Even though I say that I had an easy time with chemo, the treatment is never easy. My body, and my brain, blocked a lot of what was happening so that I don’t remember most of it. Now I know that this is my body’s way of handling trauma. I remember very nasty medications, such as prednisone, that I couldn’t swallow without throwing up unless it was concealed in jello or fruit rollups. I also remember having to get a periodic shot in my leg. This particular shot needed to be injected directly into the bone of my leg. I also had to endure various surgeries and procedures that were not, for lack of a better term, fun.

Even though my treatment went fairly smooth and my Leukemia journey was “easy,” I still have some long-term side effects from the medication. I have tinnitus, a constant ringing in the ears, that started when I was in my pre-teen years. This is a common side effect of chemo. I also have significant acid reflux that was caused by the toxic chemo drugs I was taking. The acid reflux has scarred my esophagus, and the scarring has gotten so bad at some points that it was also scarred shut. I have had to have multiple esophageal dilations since I was about ten. The muscle tone in my ankles is weaker than is considered normal for a woman my age. Lastly, I am starting to develop peripheral neuropathy in my feet. Currently, the sides of each of my big toes are slowly starting to lose feeling. In addition to those, I believe I developed PTSD from my treatment and have significant memory gaps from that time in my life. There is also a chance I could experience infertility because of the treatments, though I don’t think the chances of that are very high.
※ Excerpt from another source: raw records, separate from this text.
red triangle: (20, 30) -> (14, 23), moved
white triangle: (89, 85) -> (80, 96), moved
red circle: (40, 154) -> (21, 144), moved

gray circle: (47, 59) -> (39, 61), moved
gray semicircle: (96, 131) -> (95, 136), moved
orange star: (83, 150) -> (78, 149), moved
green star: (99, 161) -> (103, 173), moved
I don’t tell you about all my current medical issues to gain sympathy. I think it’s important for people to understand that there can be devastating consequences to children going through such intense treatments and having to take such toxic medications.

I am currently 28 years old and as healthy as most women my age. I just started training to run my second half marathon with The Leukemia and Lymphoma Society’s (LLS) Team in Training (TNT). For TNT, we fundraise money that goes towards cancer research. This is important because it not only allows us to become that much closer to an actual cure, but it also helps develop more effective medication that have fewer long-term side effects. In the last two years, 40 new medications have been developed for the treatment of cancer, usually three or four are developed per year. Of the 40, 35 of them were funded directly through LLS. These treatments have even been effective in other cancers and diseases (breast cancer, MS, etc.)”

Some of my inspiration to write this up-lifting story about The Lion of Tupungato, came from my daughter-in-law. And so, with great anticipation of finding a cure for all cancers, a portion of the book proceeds will be donated to Leukemia and Lymphoma Society.

The trinket I took from this experience, which I’ve used in my new book; when the trapdoor of life falls out from under you, and you’ve got nothing to stand on, where is the safely net, who is there with a helping hand to pull us back out. The Lion of Tupungato playfully beckons its readers to question, “Where do you find your strength?”